Main question
Consider the stochastic process $\{x_t\}_{t\in T}$ with $T=\mathbb{Z}_+$ on $(\Omega,\mathcal{F},\mathbb{P})$.
If we let $x$ be adapted to the natural filtration $\{\mathcal{F}_t\}_{t\in T}$ we can ask questions about the law, $\mathbb{P}^x$, like whether it is a Martingale w.r.t. it etc. and so write down expressions like
$$\mathbb{P}^x_{n+1}(x_{n+1}|\mathcal{F}_n)=\mathbb{P}^x_{n+1}(x_{n+1}|\sigma(x_m:m\leq n))$$
where, as usual, $\mathcal{F}_n\subseteq\mathcal{F}_{n+1}$ and, given some simple case where the measureable space for $x$ is finite such that it takes values in $A$ with sigma algebra $2^A$ we can write down finite dimensional distributions of $\mathbb{P}^x$ which are going to look something like a chapman kolmogorov eq
$$\mathbb{P}^x_{0,\ldots,n}(x_0,x_1,x_2,\ldots,x_n)=\mathbb{P}^x_0(x_0)\mathbb{P}^x_1(x_1|\mathcal{F}_0)\ldots\mathbb{P}^x_n(x_n|\mathcal{F}_{n-1})\\ =\mathbb{P}^x_0(x_0)\mathbb{P}^x_1(x_1|\sigma(x_0))\ldots\mathbb{P}^x_n(x_n|\sigma(x_0,x_1,\dots,x_{n-1}))$$
To be Markov we have $\mathbb{P}^x_{n+1}(x_{n+1}|\mathcal{F}_n)=\mathbb{P}^x_{n+1}(x_{n+1}|\sigma(x_n))$ but I want to think about this the other way around.
If under the natural filtration $x$ is non-markov, I want to consider a law on $x$ where it is Markov, i.e. that it uses only information from the previous time step.

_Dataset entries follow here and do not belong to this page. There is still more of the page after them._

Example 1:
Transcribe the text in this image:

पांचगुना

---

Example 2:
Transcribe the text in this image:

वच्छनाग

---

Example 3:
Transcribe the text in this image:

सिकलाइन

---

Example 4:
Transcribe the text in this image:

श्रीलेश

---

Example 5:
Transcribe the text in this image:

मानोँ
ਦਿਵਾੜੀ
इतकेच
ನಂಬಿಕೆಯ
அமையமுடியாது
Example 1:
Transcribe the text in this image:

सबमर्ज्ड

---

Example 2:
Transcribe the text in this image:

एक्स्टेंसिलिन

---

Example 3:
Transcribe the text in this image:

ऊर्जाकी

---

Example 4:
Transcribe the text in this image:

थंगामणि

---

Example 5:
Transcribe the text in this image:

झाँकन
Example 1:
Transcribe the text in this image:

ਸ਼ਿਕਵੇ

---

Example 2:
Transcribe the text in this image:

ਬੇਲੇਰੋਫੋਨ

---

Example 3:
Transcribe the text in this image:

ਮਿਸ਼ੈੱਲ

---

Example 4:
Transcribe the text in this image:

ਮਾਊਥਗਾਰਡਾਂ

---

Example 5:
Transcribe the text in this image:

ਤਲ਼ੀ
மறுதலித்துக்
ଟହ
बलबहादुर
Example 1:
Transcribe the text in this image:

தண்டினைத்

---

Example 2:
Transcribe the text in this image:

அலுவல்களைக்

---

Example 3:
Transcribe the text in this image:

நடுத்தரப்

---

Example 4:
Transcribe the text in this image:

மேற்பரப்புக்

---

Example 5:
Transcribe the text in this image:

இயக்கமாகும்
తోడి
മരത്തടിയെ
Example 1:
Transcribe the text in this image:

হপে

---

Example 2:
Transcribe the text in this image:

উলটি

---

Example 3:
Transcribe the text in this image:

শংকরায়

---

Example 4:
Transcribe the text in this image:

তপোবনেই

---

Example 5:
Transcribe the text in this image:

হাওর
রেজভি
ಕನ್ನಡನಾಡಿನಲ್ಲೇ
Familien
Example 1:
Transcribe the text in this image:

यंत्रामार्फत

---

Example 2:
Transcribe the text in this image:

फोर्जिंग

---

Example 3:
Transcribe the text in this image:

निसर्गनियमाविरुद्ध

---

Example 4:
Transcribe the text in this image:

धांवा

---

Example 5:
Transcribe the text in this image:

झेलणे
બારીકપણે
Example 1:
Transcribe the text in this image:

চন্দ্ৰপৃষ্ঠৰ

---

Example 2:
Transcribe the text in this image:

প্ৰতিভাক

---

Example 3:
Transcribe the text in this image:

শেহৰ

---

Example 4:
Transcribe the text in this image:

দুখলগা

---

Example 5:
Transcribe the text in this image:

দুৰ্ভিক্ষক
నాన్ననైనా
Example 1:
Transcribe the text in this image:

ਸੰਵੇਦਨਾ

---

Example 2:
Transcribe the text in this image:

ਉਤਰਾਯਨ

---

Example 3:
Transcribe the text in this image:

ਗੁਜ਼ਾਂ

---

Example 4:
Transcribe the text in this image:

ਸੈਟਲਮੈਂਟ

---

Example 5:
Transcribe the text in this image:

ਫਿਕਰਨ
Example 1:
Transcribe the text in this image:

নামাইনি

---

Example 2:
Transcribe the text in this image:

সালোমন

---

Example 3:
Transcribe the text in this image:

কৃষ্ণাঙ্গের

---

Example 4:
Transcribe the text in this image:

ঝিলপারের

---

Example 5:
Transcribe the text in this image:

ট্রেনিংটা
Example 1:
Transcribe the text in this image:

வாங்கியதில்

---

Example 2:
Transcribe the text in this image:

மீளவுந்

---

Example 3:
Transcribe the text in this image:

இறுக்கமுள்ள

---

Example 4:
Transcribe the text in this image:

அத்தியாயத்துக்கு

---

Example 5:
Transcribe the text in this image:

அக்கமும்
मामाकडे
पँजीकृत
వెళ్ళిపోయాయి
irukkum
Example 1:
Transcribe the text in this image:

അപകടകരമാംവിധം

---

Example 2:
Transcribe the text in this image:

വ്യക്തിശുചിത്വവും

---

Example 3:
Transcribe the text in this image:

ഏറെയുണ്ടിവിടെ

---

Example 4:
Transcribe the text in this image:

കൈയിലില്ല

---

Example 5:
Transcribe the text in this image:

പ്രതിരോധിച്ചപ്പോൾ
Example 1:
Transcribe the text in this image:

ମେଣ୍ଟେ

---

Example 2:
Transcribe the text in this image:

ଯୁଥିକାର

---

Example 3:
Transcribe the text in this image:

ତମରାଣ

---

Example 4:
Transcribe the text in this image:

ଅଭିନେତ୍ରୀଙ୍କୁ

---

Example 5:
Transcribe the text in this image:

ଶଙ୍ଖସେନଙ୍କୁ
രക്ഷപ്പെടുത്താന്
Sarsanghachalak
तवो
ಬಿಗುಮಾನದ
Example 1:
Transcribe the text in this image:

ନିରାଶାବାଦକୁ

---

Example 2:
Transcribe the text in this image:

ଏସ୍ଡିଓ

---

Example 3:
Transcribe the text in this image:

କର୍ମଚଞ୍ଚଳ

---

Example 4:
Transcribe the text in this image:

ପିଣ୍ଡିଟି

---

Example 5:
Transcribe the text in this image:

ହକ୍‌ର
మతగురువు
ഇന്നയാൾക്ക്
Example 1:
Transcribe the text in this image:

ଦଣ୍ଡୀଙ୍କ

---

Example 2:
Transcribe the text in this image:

This means that I am asserting the existence of some measure $\mathbb{Q}^x$ such that
$$\mathbb{Q}^x_{0,\ldots,n}(x_0,x_1,x_2,\ldots,x_n)=\mathbb{Q}^x_0(x_0)\mathbb{Q}^x_1(x_1|\sigma(x_0))\mathbb{Q}^x_2(x_2|\sigma(x_1))\ldots\mathbb{Q}^x_n(x_n|\sigma(x_{n-1}))$$
The question is can I consider this law $\mathbb{Q}^x$ as arising from the process $x$ being adapted to some 'non-natural' filtration $\mathcal{F}_t^M$ where $\mathcal{F}_n^M=\sigma(x_{n-1})$? The first and obvious issue is that we pretty emphatically don't have $\mathcal{F}_n^{M}\subseteq \mathcal{F}_{n+1}^{M}$. Can this be cast in such a way? Is this even a sensible question?
Quick secondary question
Say we have two stochastic processes, $\{x^1_t\}_{t\in T}$ $\{x^2_t\}_{t\in T}$, am I correct in saying that the natural filtration would be $\mathcal{F}_n=\sigma(x^1_m,x^2_m:m\leq n)$ and that this would be different to the natural filtration on just $x^1$ which would be $\mathcal{F}^1_n=\sigma(x^1_m:m\leq n)$? And that we would have $\mathcal{F}^1_n\subseteq \mathcal{F}_n$?